Теперь горжусь тем, что двадцать пять лет назад, сидя на выпускном спектакле Щукинского училища — это была «Тень» Евгения Шварца, Андрей играл Цезаря Борджиа, — я отчетливо понял: передо мной артист. Не давнишний приятель, герой любительских концертов, не просто сын собственных родителей, безотчетно артистичный в каждом движении, но именно артист. Молодой, начинающий, но уже прошедший хорошую школу, тщательно огранивший свою одаренность приемами благородной техники и высокого мастерства. Сначала это возрастающее — от работы к работе — мастерство более всего и изумляло, казалось несовместимым с молодостью артиста, репутация тончайшего стилиста, романтического виртуоза, мастера на все руки прочно утвердилась за Мироновым.
Опять же со всей самонадеянностью давнего знакомства горжусь, что очень рано заметил искреннейшую лирическую, исповедальную основу его дарования. Потом-то ее все заметили. Вообще считаю, что элегическая тема усиливалась в творчестве Андрея Миронова, нет, он по-прежнему совершенствовал свое снайперское актерское остроумие, в стихии сатирических эскапад и гротеска испытывал несомненное наслаждение, которое тотчас же передавалось зрителям, однако душа росла и не умещалась в блестящих пределах достигнутого и освоенного. Точно так же, как и в пределах всесоюзной его славы.
Не знаю другого человека, который бы нес ее бремя с таким достоинством и тактом, как Андрей Миронов. Он ее вроде бы стеснялся, относился к ней юмористически, как будто бы хотел отделиться, встать от нее поодаль, она сама по себе, а он сам по себе. Однажды поздним вечером — дело было сразу после выхода на экраны многосерийных «Двенадцати стульев» — он провожал меня из своего дома до такси. Ехать было далеко. Везти на окраину таксисты по своему обыкновению отказывались. Так вот я еле уговорил Миронова лично заглянуть в машину, самый привередливый «мастер» не смог отказать несравненному Остапу Бендеру.
Популярность, слава артиста — это его нормальное имущество, честно заработанное им достояние. Однако эксплуатировать его Андрей Миронов не любил, для этого он был слишком умен и хорошо воспитан. Он был по-настоящему интеллигентен в соответствии со своим происхождением, с местом рождения в самом центре Москвы, в согласии с замечательными ролями, которые сыграл, и хочу верить, что и с той традицией, в какой воспитывала нас наша сто семидесятая средняя школа.

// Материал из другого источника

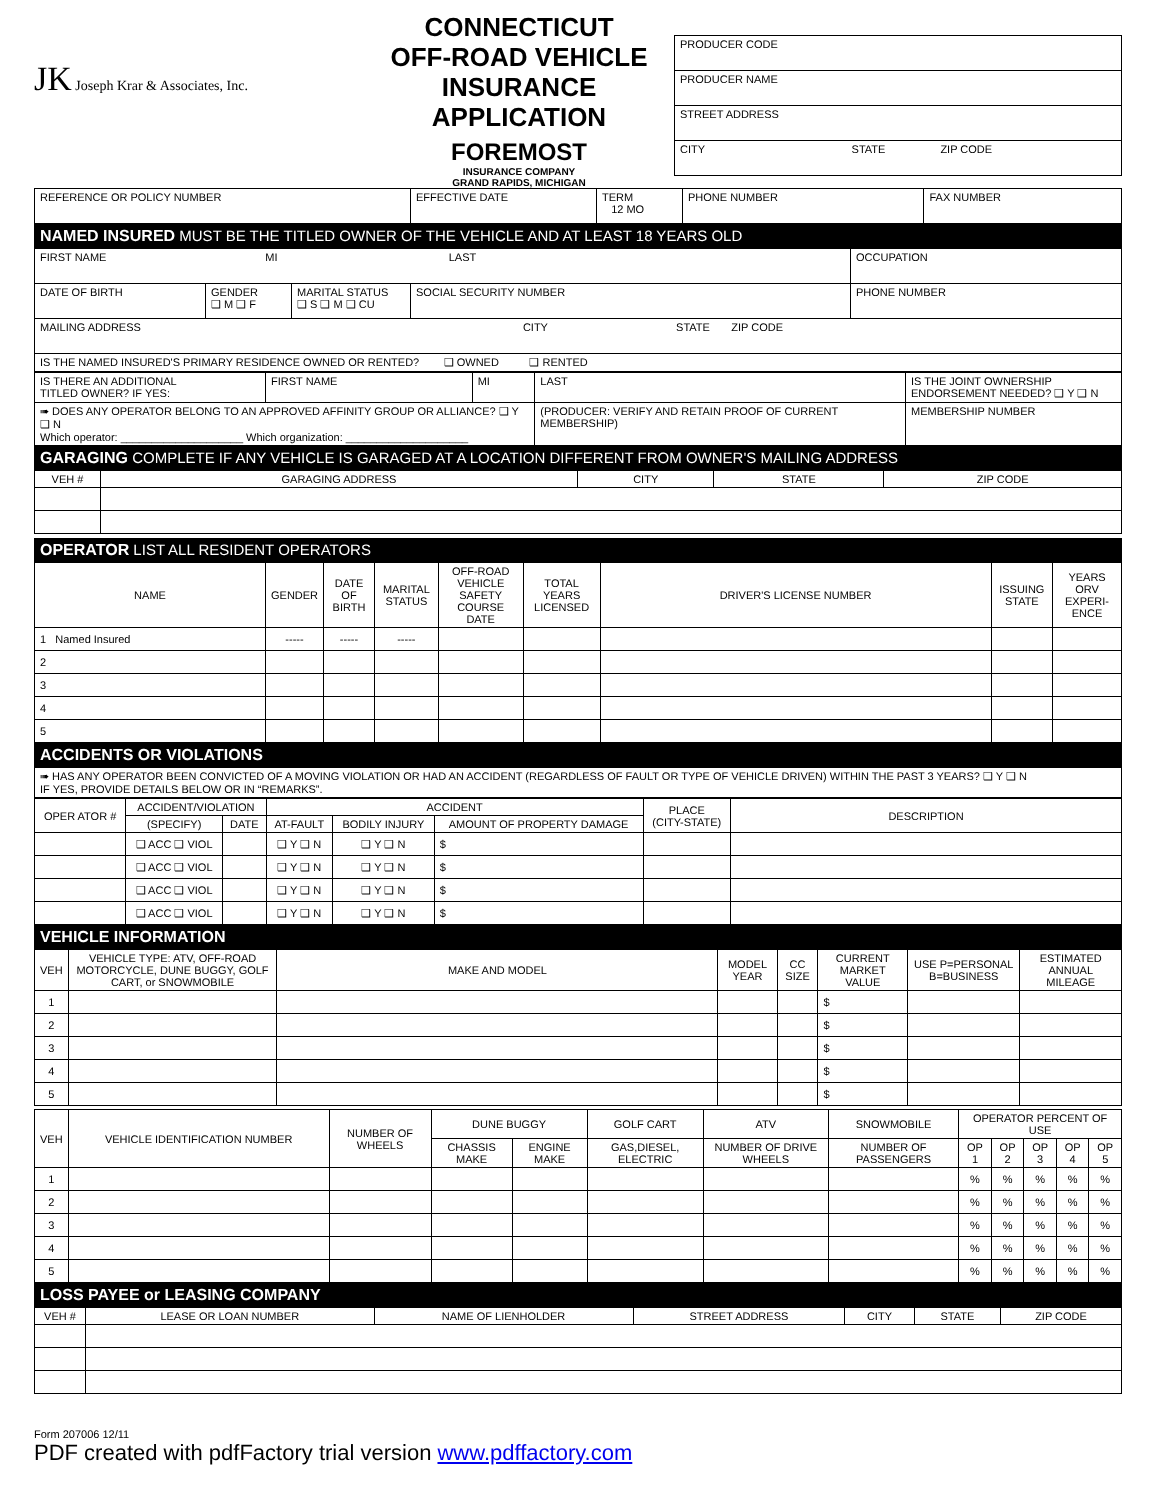JK Joseph Krar & Associates, Inc.
CONNECTICUT
OFF-ROAD VEHICLE
INSURANCE APPLICATION
FOREMOST
INSURANCE COMPANY
GRAND RAPIDS, MICHIGAN
| PRODUCER CODE |
| PRODUCER NAME |
| STREET ADDRESS |
| CITY STATE ZIP CODE |
| REFERENCE OR POLICY NUMBER | EFFECTIVE DATE | TERM 12 MO | PHONE NUMBER | FAX NUMBER |
NAMED INSURED MUST BE THE TITLED OWNER OF THE VEHICLE AND AT LEAST 18 YEARS OLD
| FIRST NAME MI LAST | | | | OCCUPATION |
| DATE OF BIRTH | GENDER ❑ M ❑ F | MARITAL STATUS ❑ S ❑ M ❑ CU | SOCIAL SECURITY NUMBER | PHONE NUMBER |
| MAILING ADDRESS CITY STATE ZIP CODE | | | | |
| IS THE NAMED INSURED'S PRIMARY RESIDENCE OWNED OR RENTED? ❑ OWNED ❑ RENTED | | | | |
| IS THERE AN ADDITIONAL TITLED OWNER? IF YES: | FIRST NAME | MI | LAST | IS THE JOINT OWNERSHIP ENDORSEMENT NEEDED? ❑ Y ❑ N |
| ➠ DOES ANY OPERATOR BELONG TO AN APPROVED AFFINITY GROUP OR ALLIANCE? ❑ Y ❑ N Which operator: ____________________ Which organization: ____________________ | | | (PRODUCER: VERIFY AND RETAIN PROOF OF CURRENT MEMBERSHIP) | MEMBERSHIP NUMBER |
GARAGING COMPLETE IF ANY VEHICLE IS GARAGED AT A LOCATION DIFFERENT FROM OWNER'S MAILING ADDRESS
| VEH # | GARAGING ADDRESS | CITY | STATE | ZIP CODE |
| --- | --- | --- | --- | --- |
OPERATOR LIST ALL RESIDENT OPERATORS
| NAME | GENDER | DATE OF BIRTH | MARITAL STATUS | OFF-ROAD VEHICLE SAFETY COURSE DATE | TOTAL YEARS LICENSED | DRIVER'S LICENSE NUMBER | ISSUING STATE | YEARS ORV EXPERI-ENCE |
| --- | --- | --- | --- | --- | --- | --- | --- | --- |
| 1 Named Insured | ----- | ----- | ----- | | | | | |
| 2 | | | | | | | | |
| 3 | | | | | | | | |
| 4 | | | | | | | | |
| 5 | | | | | | | | |
ACCIDENTS OR VIOLATIONS
| ➠ HAS ANY OPERATOR BEEN CONVICTED OF A MOVING VIOLATION OR HAD AN ACCIDENT (REGARDLESS OF FAULT OR TYPE OF VEHICLE DRIVEN) WITHIN THE PAST 3 YEARS? ❑ Y ❑ N IF YES, PROVIDE DETAILS BELOW OR IN “REMARKS”. |
| OPER ATOR # | ACCIDENT/VIOLATION | | ACCIDENT | | | PLACE (CITY-STATE) | DESCRIPTION |
| --- | --- | --- | --- | --- | --- | --- | --- |
| | (SPECIFY) | DATE | AT-FAULT | BODILY INJURY | AMOUNT OF PROPERTY DAMAGE | | |
| | ❑ ACC ❑ VIOL | | ❑ Y ❑ N | ❑ Y ❑ N | $ | | |
| | ❑ ACC ❑ VIOL | | ❑ Y ❑ N | ❑ Y ❑ N | $ | | |
| | ❑ ACC ❑ VIOL | | ❑ Y ❑ N | ❑ Y ❑ N | $ | | |
| | ❑ ACC ❑ VIOL | | ❑ Y ❑ N | ❑ Y ❑ N | $ | | |
VEHICLE INFORMATION
| VEH | VEHICLE TYPE: ATV, OFF-ROAD MOTORCYCLE, DUNE BUGGY, GOLF CART, or SNOWMOBILE | MAKE AND MODEL | MODEL YEAR | CC SIZE | CURRENT MARKET VALUE | USE P=PERSONAL B=BUSINESS | ESTIMATED ANNUAL MILEAGE |
| --- | --- | --- | --- | --- | --- | --- | --- |
| 1 | | | | | $ | | |
| 2 | | | | | $ | | |
| 3 | | | | | $ | | |
| 4 | | | | | $ | | |
| 5 | | | | | $ | | |
| VEH | VEHICLE IDENTIFICATION NUMBER | NUMBER OF WHEELS | DUNE BUGGY | | GOLF CART | ATV | SNOWMOBILE | OPERATOR PERCENT OF USE | | | | |
| --- | --- | --- | --- | --- | --- | --- | --- | --- | --- | --- | --- | --- |
| | | | CHASSIS MAKE | ENGINE MAKE | GAS,DIESEL, ELECTRIC | NUMBER OF DRIVE WHEELS | NUMBER OF PASSENGERS | OP 1 | OP 2 | OP 3 | OP 4 | OP 5 |
| 1 | | | | | | | | % | % | % | % | % |
| 2 | | | | | | | | % | % | % | % | % |
| 3 | | | | | | | | % | % | % | % | % |
| 4 | | | | | | | | % | % | % | % | % |
| 5 | | | | | | | | % | % | % | % | % |
LOSS PAYEE or LEASING COMPANY
| VEH # | LEASE OR LOAN NUMBER | NAME OF LIENHOLDER | STREET ADDRESS | CITY | STATE | ZIP CODE |
| --- | --- | --- | --- | --- | --- | --- |
Form 207006 12/11
PDF created with pdfFactory trial version www.pdffactory.com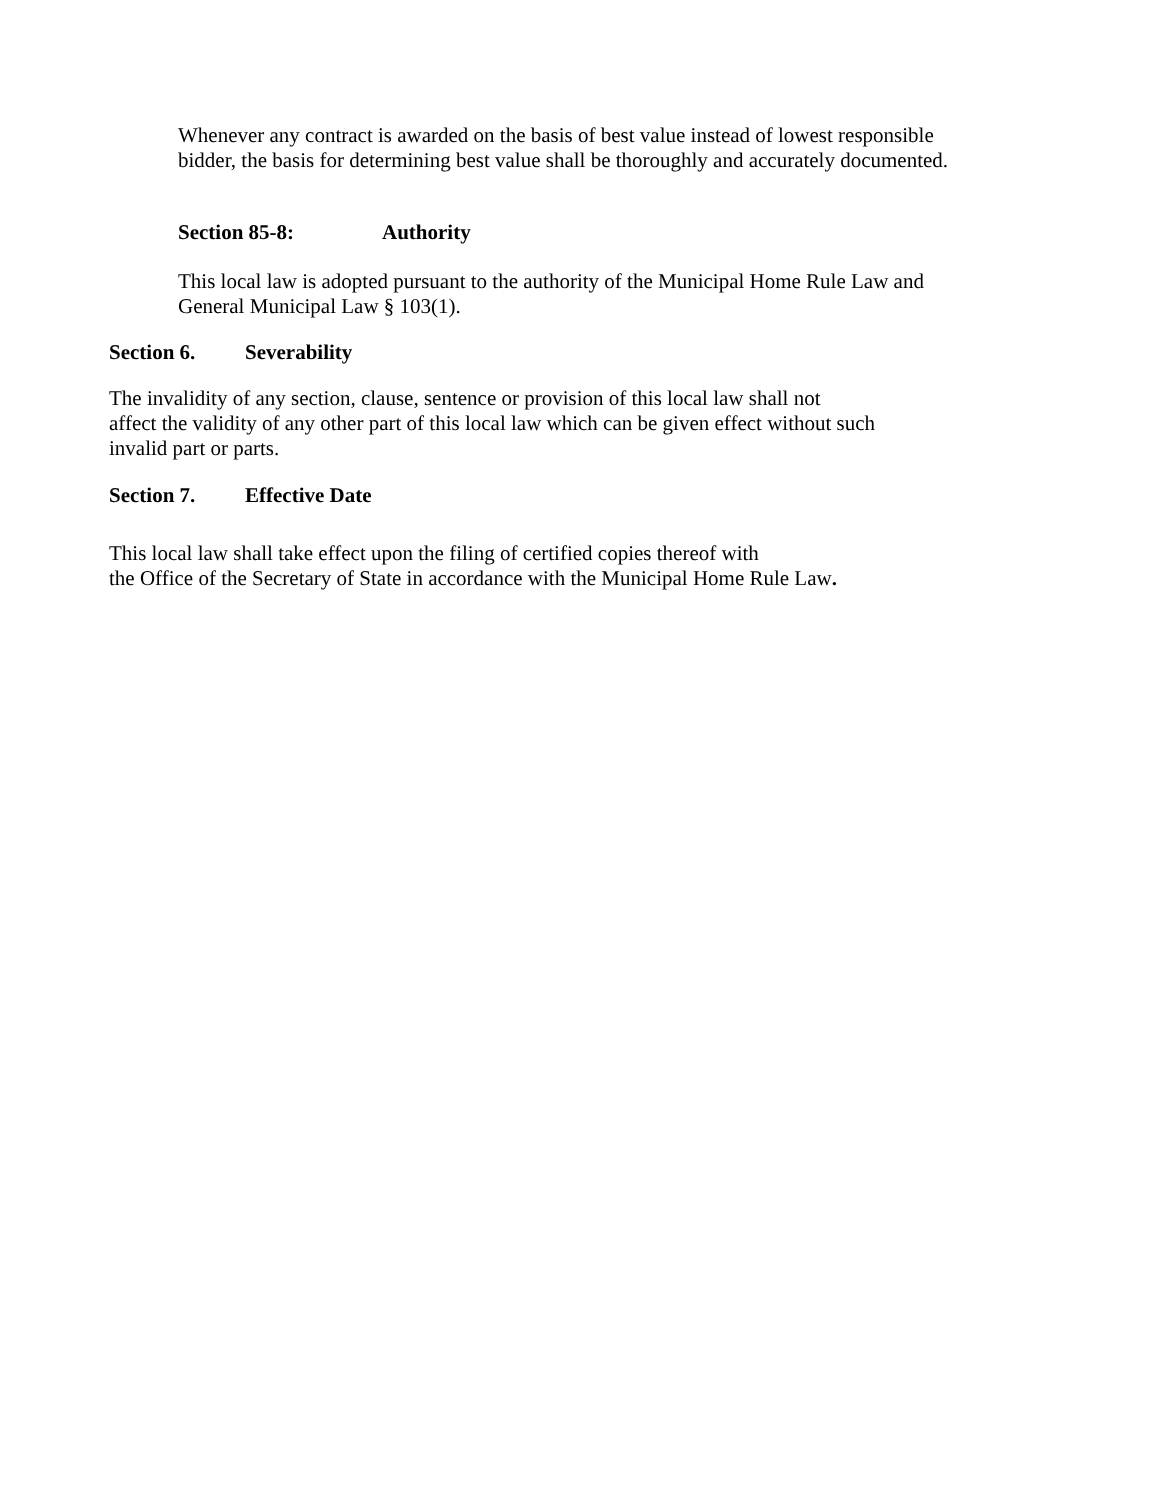Whenever any contract is awarded on the basis of best value instead of lowest responsible
bidder, the basis for determining best value shall be thoroughly and accurately documented.
Section 85-8: Authority
This local law is adopted pursuant to the authority of the Municipal Home Rule Law and
General Municipal Law § 103(1).
Section 6. Severability
The invalidity of any section, clause, sentence or provision of this local law shall not
affect the validity of any other part of this local law which can be given effect without such
invalid part or parts.
Section 7. Effective Date
This local law shall take effect upon the filing of certified copies thereof with
the Office of the Secretary of State in accordance with the Municipal Home Rule Law.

Несколько лет назад, во время телевизирнной встречи со зрителями, Андрея Миронова спросили, чего бы он пожелал своим поклонникам. Полагаю, что вопрос подразумевал «чувства юмора», «веселья», «умения посмеяться над собой», словом, чего-то в подобном же роде. Чего еще ждут от веселого кумира, любимца публики? «Я желаю вам быть порядочными людьми»,— ответил артист. Время на дворе было, как теперь говорят, самое что ни на есть застойное, и подобные слова прозвучали как минимум неожиданно. Но в том-то и дело, что пожелание это было внутренней заповедью, которую он оправдывал и творчеством, и жизнью.
В последний раз одноклассники видели Андрея Миронова прошедшей зимой на похоронах бывшей классной руководительницы Надежды Георгиевны.
«Актеры говорят, что Миронов наигрался,— пишет нам в редакцию читательница, — но мы-то, зрители, на него не насмотрелись...»
Если бы вы знали, как больно цитировать эти умные строки.